Ram Sethu won't be damaged in interest of nation: Centre to Supreme Court
Subramanian Swamy had filed PIL against ship channel project and had sought direction to the Centre that the Ram Sethu be not touched.
New Delhi: The Centre on Friday informed the Supreme Court that in the "interest of the nation", it will not damage the mythological Ram Sethu for its Sethusamudram Ship Channel project.
Ram Sethu connects India and Sri Lanka.
Instead, according to the government, they will look for an alternative route to implement the Sethusamudram Canal Project. The project is a shipping channel between India and Sri Lanka.

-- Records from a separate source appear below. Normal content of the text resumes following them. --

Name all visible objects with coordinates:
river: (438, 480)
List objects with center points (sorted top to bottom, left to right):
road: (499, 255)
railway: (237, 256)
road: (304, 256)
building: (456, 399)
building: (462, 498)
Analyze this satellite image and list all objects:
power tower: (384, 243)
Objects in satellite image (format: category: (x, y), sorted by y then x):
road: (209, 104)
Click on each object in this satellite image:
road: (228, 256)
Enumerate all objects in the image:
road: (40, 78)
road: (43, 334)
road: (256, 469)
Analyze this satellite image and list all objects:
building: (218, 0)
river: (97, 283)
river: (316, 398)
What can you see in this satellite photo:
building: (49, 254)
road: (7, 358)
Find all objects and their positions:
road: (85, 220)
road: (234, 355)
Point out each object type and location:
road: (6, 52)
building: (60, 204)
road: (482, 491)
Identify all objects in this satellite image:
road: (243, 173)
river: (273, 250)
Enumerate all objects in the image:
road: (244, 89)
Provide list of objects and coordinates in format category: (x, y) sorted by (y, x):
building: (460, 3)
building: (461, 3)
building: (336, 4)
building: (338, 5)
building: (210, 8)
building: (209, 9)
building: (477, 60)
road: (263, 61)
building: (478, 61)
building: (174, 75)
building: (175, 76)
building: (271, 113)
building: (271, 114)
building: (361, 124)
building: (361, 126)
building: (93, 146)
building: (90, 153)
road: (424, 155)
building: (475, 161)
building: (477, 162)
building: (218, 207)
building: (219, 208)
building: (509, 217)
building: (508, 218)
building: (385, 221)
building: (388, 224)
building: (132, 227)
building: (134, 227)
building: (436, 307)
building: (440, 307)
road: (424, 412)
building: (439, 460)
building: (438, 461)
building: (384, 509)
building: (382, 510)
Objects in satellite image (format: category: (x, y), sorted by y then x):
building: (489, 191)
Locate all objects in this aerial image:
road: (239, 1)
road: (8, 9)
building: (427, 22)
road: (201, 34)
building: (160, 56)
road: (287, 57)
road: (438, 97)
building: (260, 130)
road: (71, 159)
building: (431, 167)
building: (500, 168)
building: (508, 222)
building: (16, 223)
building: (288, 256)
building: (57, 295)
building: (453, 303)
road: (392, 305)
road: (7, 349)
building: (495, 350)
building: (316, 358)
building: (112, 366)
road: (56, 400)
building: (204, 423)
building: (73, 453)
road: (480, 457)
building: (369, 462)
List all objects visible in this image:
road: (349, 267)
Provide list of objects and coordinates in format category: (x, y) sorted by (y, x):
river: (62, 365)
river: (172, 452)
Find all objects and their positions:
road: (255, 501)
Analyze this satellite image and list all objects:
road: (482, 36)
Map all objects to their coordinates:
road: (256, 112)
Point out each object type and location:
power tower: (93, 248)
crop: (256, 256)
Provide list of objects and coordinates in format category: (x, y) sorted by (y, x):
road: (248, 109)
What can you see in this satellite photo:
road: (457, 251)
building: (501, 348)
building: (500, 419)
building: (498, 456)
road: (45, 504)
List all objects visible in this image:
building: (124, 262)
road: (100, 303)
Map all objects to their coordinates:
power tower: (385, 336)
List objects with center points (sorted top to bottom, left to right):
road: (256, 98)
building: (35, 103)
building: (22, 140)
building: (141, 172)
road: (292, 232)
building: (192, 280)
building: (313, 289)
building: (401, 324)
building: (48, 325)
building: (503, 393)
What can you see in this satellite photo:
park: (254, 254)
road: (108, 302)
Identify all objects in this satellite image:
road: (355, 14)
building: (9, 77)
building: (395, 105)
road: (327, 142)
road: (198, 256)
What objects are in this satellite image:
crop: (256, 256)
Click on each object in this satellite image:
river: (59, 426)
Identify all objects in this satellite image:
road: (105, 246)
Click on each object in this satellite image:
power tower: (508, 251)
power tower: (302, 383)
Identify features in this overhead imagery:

According to the affidavit filed by the Union Ministry of Shipping, the PIL filed by BJP leader Subramanian Swamy against the Sethusamudram project can now be disposed off by taking note of its stand. They had submitted the affidavit to a bench headed by Chief Justice Dipak Misra that
The affidavit read, “That the government of India intends to explore an alternative to the earlier alignment of Sethusamudram Ship Channel project without affecting/damaging the Adam's Bridge/Ram Sethu in the interest of the nation.”
Speaking on behalf of the Centre, Additional Solicitor General Pinky Anand, said that the Centre has filed the response in pursuance of the earlier directions and the PIL can now be disposed off.
Swamy had filed a PIL against the ship channel project and had sought direction to the Centre that the mythological Ram Sethu be not touched.
The Supreme Court, granted time to the Centre to elaborate whether it has taken a stand to cut through Ram Sethu for the Sethusamudram project last year.
It is the belief of millions of Hindus that the Ram Sethu was built by Lord Ram with help from an army of monkeys, to rescue his wife Sita from the demon king Ravana, described in the epic Ramayana.
The Ram Sethu or Adam's Bridge is a continuous stretch of limestone shoals that runs from Pamban Island near Rameshwaram in South India to Mannar Island off the northern coast of Sri Lanka.
The marine structures, around which legends have been woven have been think in the centre of controversy since the Sethusamudram shipping canal project was revealed.
Under the Sethusamudram project, a 83-km-long deep water channel would have been created linking Mannar with Palk Strait by extensive dredging and removal of the limestone shoals which constitute the Sethu.